- _Data block_:
────────
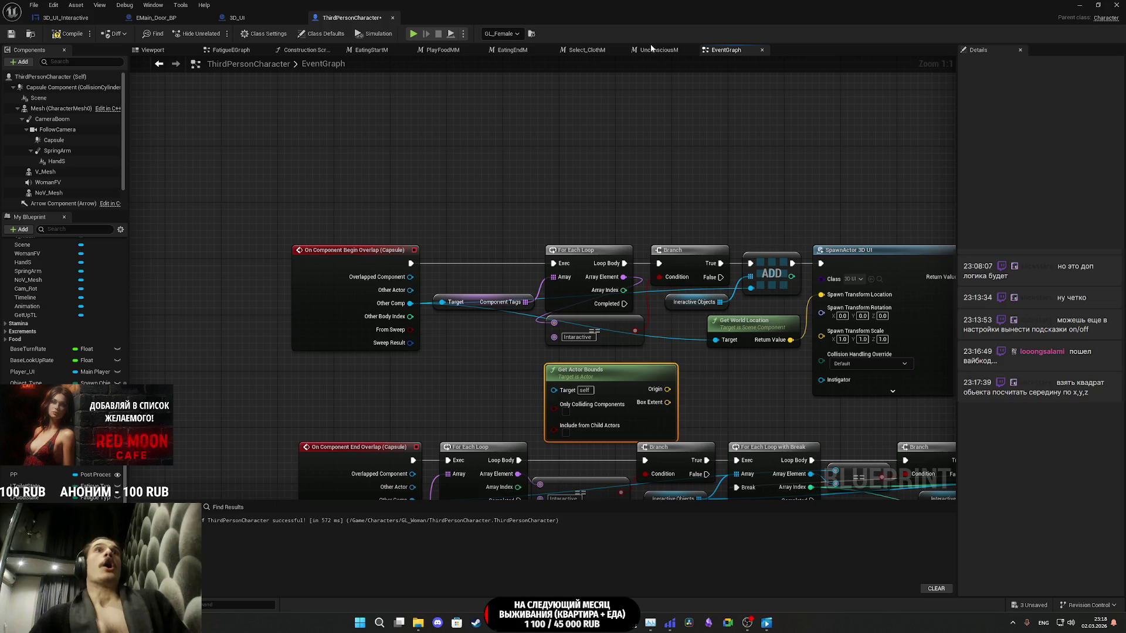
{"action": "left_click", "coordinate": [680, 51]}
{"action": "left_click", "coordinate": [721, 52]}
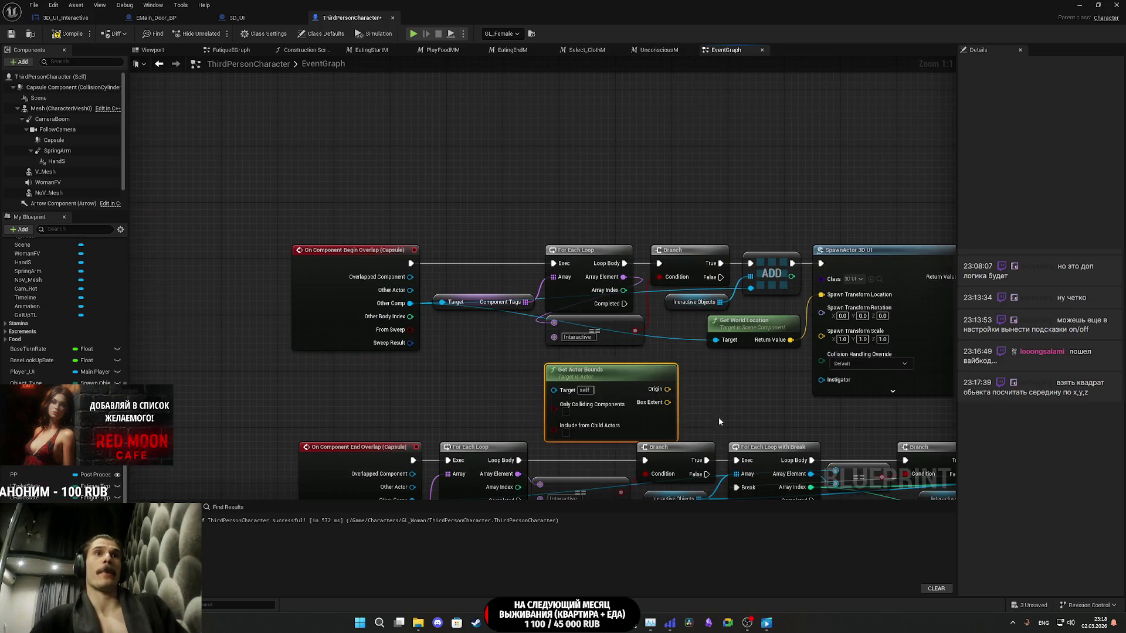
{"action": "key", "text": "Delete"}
────────
- _To do_:
Without including any picture, repeat the data exactly.

- _Result_:
{"action": "left_click", "coordinate": [680, 51]}
{"action": "left_click", "coordinate": [721, 52]}
{"action": "key", "text": "Delete"}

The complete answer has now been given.